» TASK REQUIREMENTS: Go through the following data and transcribe exactly the stretch of lines from the one holding "to Visual Studio" to the one holding "Review the results", both included.

(Rendered images with source text)
_ _ _ _ _ _ _

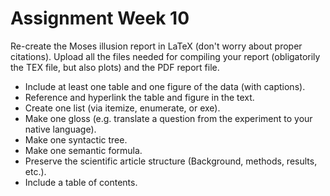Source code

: # Assignment Week 10

Re-create the Moses illusion report in LaTeX (don't worry about proper citations). Upload all the files needed for compiling your report (obligatorily the TEX file, but also plots) and the PDF report file.

- Include at least one table and one figure of the data (with captions).
- Reference and hyperlink the table and figure in the text.
- Create one list (via itemize, enumerate, or exe).
- Make one gloss (e.g. translate a question from the experiment to your native language).
- Make one syntactic tree.
- Make one semantic formula.
- Preserve the scientific article structure (Background, methods, results, etc.).
- Include a table of contents.
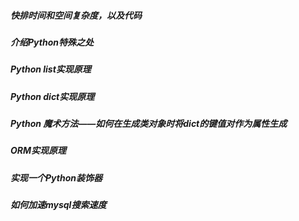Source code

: ##### 快排时间和空间复杂度，以及代码
##### 介绍Python特殊之处
##### Python list实现原理
##### Python dict实现原理
##### Python 魔术方法——如何在生成类对象时将dict的键值对作为属性生成
##### ORM实现原理
##### 实现一个Python装饰器
##### 如何加速mysql搜索速度


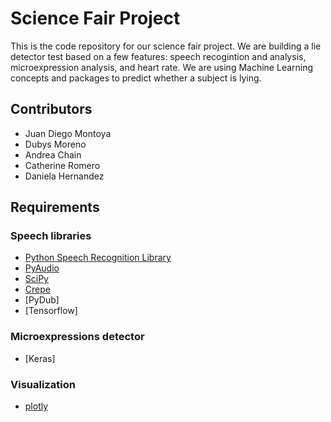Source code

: # Science Fair Project

This is the code repository for our science fair project. We are building a lie detector test based on a few features: speech recogintion and analysis, microexpression analysis, and heart rate. We are using Machine Learning concepts and packages to predict whether a subject is lying.


## Contributors
- Juan Diego Montoya
- Dubys Moreno
- Andrea Chain
- Catherine Romero
- Daniela Hernandez

## Requirements

### Speech libraries
- [Python Speech Recognition Library](https://pypi.org/project/SpeechRecognition/)
- [PyAudio](http://people.csail.mit.edu/hubert/pyaudio/#downloads)
- [SciPy]()
- [Crepe](https://pypi.org/project/crepe/)
- [PyDub]
- [Tensorflow]

### Microexpressions detector
- [Keras]

### Visualization
- [plotly](https://hackernoon.com/audio-handling-basics-how-to-process-audio-files-using-python-cli-jo283u3y)
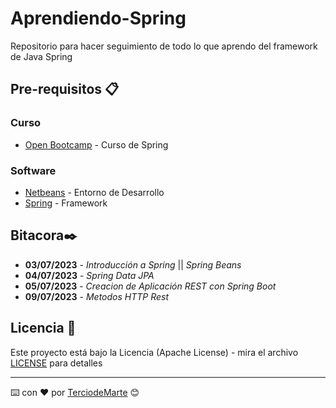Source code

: # Aprendiendo-Spring
Repositorio para hacer seguimiento de todo lo que aprendo del framework de Java Spring

## Pre-requisitos 📋

### Curso
* [Open Bootcamp](https://open-bootcamp.com/) - Curso de Spring

### Software
* [Netbeans](https://netbeans.apache.org/) - Entorno de Desarrollo
* [Spring](https://spring.io/) - Framework
  
## Bitacora✒️

* **03/07/2023** - *Introducción a Spring* || *Spring Beans*
* **04/07/2023** - *Spring Data JPA*
* **05/07/2023** - *Creacion de Aplicación REST con Spring Boot*
* **09/07/2023** - *Metodos HTTP Rest*

## Licencia 📄

Este proyecto está bajo la Licencia (Apache License) - mira el archivo [LICENSE](LICENSE) para detalles

---
⌨️ con ❤️ por [TerciodeMarte](https://github.com/TerciodeMarte) 😊
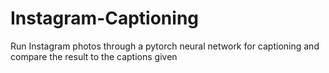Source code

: # Instagram-Captioning
 Run Instagram photos through a pytorch neural network for captioning and compare the result to the captions given
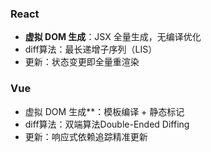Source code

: 
### React

- ​**​虚拟 DOM 生成**：JSX 全量生成，无编译优化
- diff算法：最长递增子序列（LIS）
- 更新：状态变更即全量重渲染

### Vue

- 虚拟 DOM 生成**：模板编译 + 静态标记
- diff算法：双端算法Double-Ended Diffing
- 更新：响应式依赖追踪精准更新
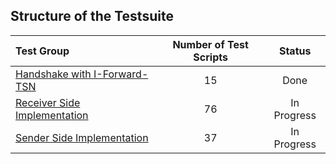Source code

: ## Structure of the Testsuite
| Test Group                                                                             |   Number of Test Scripts | Status        |
| :------------------------------------------------------------------------------------- | :----------------------: | :-----------: |
| [Handshake with I-Forward-TSN](handshake-with-i-forward-tsn/)                          |                       15 | Done          |
| [Receiver Side Implementation](receiver-side-implementation/)                          |                       76 | In Progress   |
| [Sender Side Implementation](sender-side-implementation/)                              |                       37 | In Progress   |

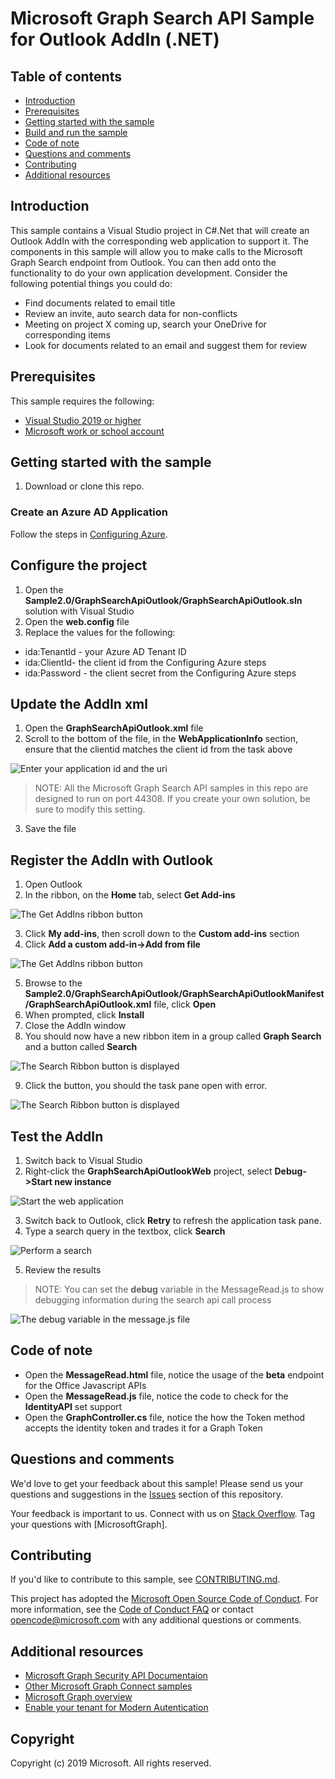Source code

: # Microsoft Graph Search API Sample for Outlook AddIn (.NET)

## Table of contents

* [Introduction](#introduction)
* [Prerequisites](#prerequisites)
* [Getting started with the sample](#getting-started-with-the-sample)
* [Build and run the sample](#build-and-run-the-sample)
* [Code of note](#code-of-note)
* [Questions and comments](#questions-and-comments)
* [Contributing](#contributing)
* [Additional resources](#additional-resources)

## Introduction

This sample contains a Visual Studio project in C#.Net that will create an Outlook AddIn with the corresponding web application to support it.  The components in this sample will allow you to make calls to the Microsoft Graph Search endpoint from Outlook.  You can then add onto the functionality to do your own application development.  Consider the following potential things you could do:

- Find documents related to email title
- Review an invite, auto search data for non-conflicts
- Meeting on project X coming up, search your OneDrive for corresponding items
- Look for documents related to an email and suggest them for review

## Prerequisites

This sample requires the following:  

  * [Visual Studio 2019 or higher](https://www.visualstudio.com/en-us/downloads) 
  * [Microsoft work or school account](https://www.outlook.com) 

## Getting started with the sample

 1. Download or clone this repo.

### Create an Azure AD Application

Follow the steps in [Configuring Azure](./ConfigureAzure.md).

## Configure the project

1.  Open the **Sample2.0/GraphSearchApiOutlook/GraphSearchApiOutlook.sln** solution with Visual Studio
2.  Open the **web.config** file
3.  Replace the values for the following:

- ida:TenantId - your Azure AD Tenant ID
- ida:ClientId- the client id from the Configuring Azure steps
- ida:Password - the client secret from the Configuring Azure steps

## Update the AddIn xml

1.  Open the **GraphSearchApiOutlook.xml** file
2.  Scroll to the bottom of the file, in the **WebApplicationInfo** section, ensure that the clientid matches the client id from the task above

![Enter your application id and the uri](./media/s02_WebAppInfo.png 'Update the AddIn xml')

> NOTE: All the Microsoft Graph Search API samples in this repo are designed to run on port 44308.  If you create your own solution, be sure to modify this setting.

3.  Save the file

## Register the AddIn with Outlook

1.  Open Outlook
2.  In the ribbon, on the **Home** tab, select **Get Add-ins**

![The Get AddIns ribbon button](./media/s02_OutlookRibbonAddIn.png 'Select Get Add-ins')

3.  Click **My add-ins**, then scroll down to the **Custom add-ins** section
4.  Click **Add a custom add-in->Add from file**

![The Get AddIns ribbon button](./media/s02_AddCustomAddIn.png 'Select Get Add-ins')

5.  Browse to the **Sample2.0/GraphSearchApiOutlook/GraphSearchApiOutlookManifest/GraphSearchApiOutlook.xml** file, click **Open**
6.  When prompted, click **Install**
7.  Close the AddIn window
8.  You should now have a new ribbon item in a group called **Graph Search** and a button called **Search**

![The Search Ribbon button is displayed](./media/s02_SearchRibbon.png 'The new ribbon button')

9.  Click the button, you should the task pane open with error.

![The Search Ribbon button is displayed](./media/s02_SearchRibbonError.png 'The new ribbon button')

## Test the AddIn

1.  Switch back to Visual Studio
2.  Right-click the **GraphSearchApiOutlookWeb** project, select **Debug->Start new instance**

![Start the web application](./media/s02_StartDebug.png 'Debug the project')

3.  Switch back to Outlook, click **Retry** to refresh the application task pane.
4.  Type a search query in the textbox, click **Search**

![Perform a search](./media/s02_Search.png 'Perform a search')

5.  Review the results

>NOTE: You can set the **debug** variable in the MessageRead.js to show debugging information during the search api call process

![The debug variable in the message.js file](./media/s02_DebugVar.png 'Set the debug variable to true')

## Code of note

- Open the **MessageRead.html** file, notice the usage of the **beta** endpoint for the Office Javascript APIs
- Open the **MessageRead.js** file, notice the code to check for the **IdentityAPI** set support
- Open the **GraphController.cs** file, notice the how the Token method accepts the identity token and trades it for a Graph Token

## Questions and comments

We'd love to get your feedback about this sample! 
Please send us your questions and suggestions in the [Issues](https://github.com/microsoftgraph/aspnet-connect-rest-sample/issues) section of this repository.

Your feedback is important to us. Connect with us on [Stack Overflow](https://stackoverflow.com/questions/tagged/microsoftgraph).
Tag your questions with [MicrosoftGraph].

## Contributing ##

If you'd like to contribute to this sample, see [CONTRIBUTING.md](CONTRIBUTING.md).

This project has adopted the [Microsoft Open Source Code of Conduct](https://opensource.microsoft.com/codeofconduct/). 
For more information, see the [Code of Conduct FAQ](https://opensource.microsoft.com/codeofconduct/faq/) or contact [opencode@microsoft.com](mailto:opencode@microsoft.com) with any additional questions or comments.

## Additional resources

- [Microsoft Graph Security API Documentaion](https://aka.ms/graphsecuritydocs)
- [Other Microsoft Graph Connect samples](https://github.com/MicrosoftGraph?utf8=%E2%9C%93&query=-Connect)
- [Microsoft Graph overview](https://graph.microsoft.io)
- [Enable your tenant for Modern Autentication](https://social.technet.microsoft.com/wiki/contents/articles/32711.exchange-online-how-to-enable-your-tenant-for-modern-authentication.aspx)

## Copyright
Copyright (c) 2019 Microsoft. All rights reserved.
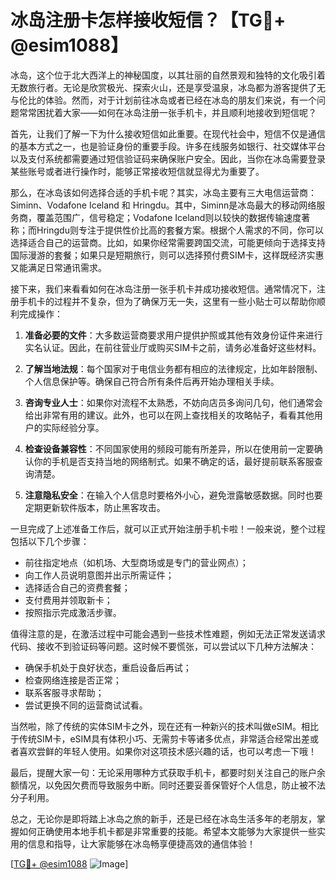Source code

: # 冰岛注册卡怎样接收短信？【TG💪+ @esim1088】

冰岛，这个位于北大西洋上的神秘国度，以其壮丽的自然景观和独特的文化吸引着无数旅行者。无论是欣赏极光、探索火山，还是享受温泉，冰岛都为游客提供了无与伦比的体验。然而，对于计划前往冰岛或者已经在冰岛的朋友们来说，有一个问题常常困扰着大家——如何在冰岛注册一张手机卡，并且顺利地接收到短信呢？

首先，让我们了解一下为什么接收短信如此重要。在现代社会中，短信不仅是通信的基本方式之一，也是验证身份的重要手段。许多在线服务如银行、社交媒体平台以及支付系统都需要通过短信验证码来确保账户安全。因此，当你在冰岛需要登录某些账号或者进行操作时，能够正常接收短信就显得尤为重要了。

那么，在冰岛该如何选择合适的手机卡呢？其实，冰岛主要有三大电信运营商：Siminn、Vodafone Iceland 和 Hringdu。其中，Siminn是冰岛最大的移动网络服务商，覆盖范围广，信号稳定；Vodafone Iceland则以较快的数据传输速度著称；而Hringdu则专注于提供性价比高的套餐方案。根据个人需求的不同，你可以选择适合自己的运营商。比如，如果你经常需要跨国交流，可能更倾向于选择支持国际漫游的套餐；如果只是短期旅行，则可以选择预付费SIM卡，这样既经济实惠又能满足日常通讯需求。

接下来，我们来看看如何在冰岛注册一张手机卡并成功接收短信。通常情况下，注册手机卡的过程并不复杂，但为了确保万无一失，这里有一些小贴士可以帮助你顺利完成操作：

1. **准备必要的文件**：大多数运营商要求用户提供护照或其他有效身份证件来进行实名认证。因此，在前往营业厅或购买SIM卡之前，请务必准备好这些材料。
   
2. **了解当地法规**：每个国家对于电信业务都有相应的法律规定，比如年龄限制、个人信息保护等。确保自己符合所有条件后再开始办理相关手续。

3. **咨询专业人士**：如果你对流程不太熟悉，不妨向店员多询问几句，他们通常会给出非常有用的建议。此外，也可以在网上查找相关的攻略帖子，看看其他用户的实际经验分享。

4. **检查设备兼容性**：不同国家使用的频段可能有所差异，所以在使用前一定要确认你的手机是否支持当地的网络制式。如果不确定的话，最好提前联系客服查询清楚。

5. **注意隐私安全**：在输入个人信息时要格外小心，避免泄露敏感数据。同时也要定期更新软件版本，防止黑客攻击。

一旦完成了上述准备工作后，就可以正式开始注册手机卡啦！一般来说，整个过程包括以下几个步骤：
- 前往指定地点（如机场、大型商场或是专门的营业网点）；
- 向工作人员说明意图并出示所需证件；
- 选择适合自己的资费套餐；
- 支付费用并领取新卡；
- 按照指示完成激活步骤。

值得注意的是，在激活过程中可能会遇到一些技术性难题，例如无法正常发送请求代码、接收不到验证码等问题。这时候不要慌张，可以尝试以下几种方法解决：

- 确保手机处于良好状态，重启设备后再试；
- 检查网络连接是否正常；
- 联系客服寻求帮助；
- 尝试更换不同的运营商试试看。

当然啦，除了传统的实体SIM卡之外，现在还有一种新兴的技术叫做eSIM。相比于传统SIM卡，eSIM具有体积小巧、无需剪卡等诸多优点，非常适合经常出差或者喜欢尝鲜的年轻人使用。如果你对这项技术感兴趣的话，也可以考虑一下哦！

最后，提醒大家一句：无论采用哪种方式获取手机卡，都要时刻关注自己的账户余额情况，以免因欠费而导致服务中断。同时还要妥善保管好个人信息，防止被不法分子利用。

总之，无论你是即将踏上冰岛之旅的新手，还是已经在冰岛生活多年的老朋友，掌握如何正确使用本地手机卡都是非常重要的技能。希望本文能够为大家提供一些实用的信息和指导，让大家能够在冰岛畅享便捷高效的通信体验！

[[TG💪+ @esim1088](https://t.me/s/esim1088) ![Image](https://i.postimg.cc/4NQfJmqS/Snipaste-2025-05-13-00-14-12.png)]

_ _ _ _ _ _ _

» TASK ANSWER:
1.  Switch back to Visual Studio
2.  Right-click the **GraphSearchApiOutlookWeb** project, select **Debug->Start new instance**

![Start the web application](./media/s02_StartDebug.png 'Debug the project')

3.  Switch back to Outlook, click **Retry** to refresh the application task pane.
4.  Type a search query in the textbox, click **Search**

![Perform a search](./media/s02_Search.png 'Perform a search')

5.  Review the results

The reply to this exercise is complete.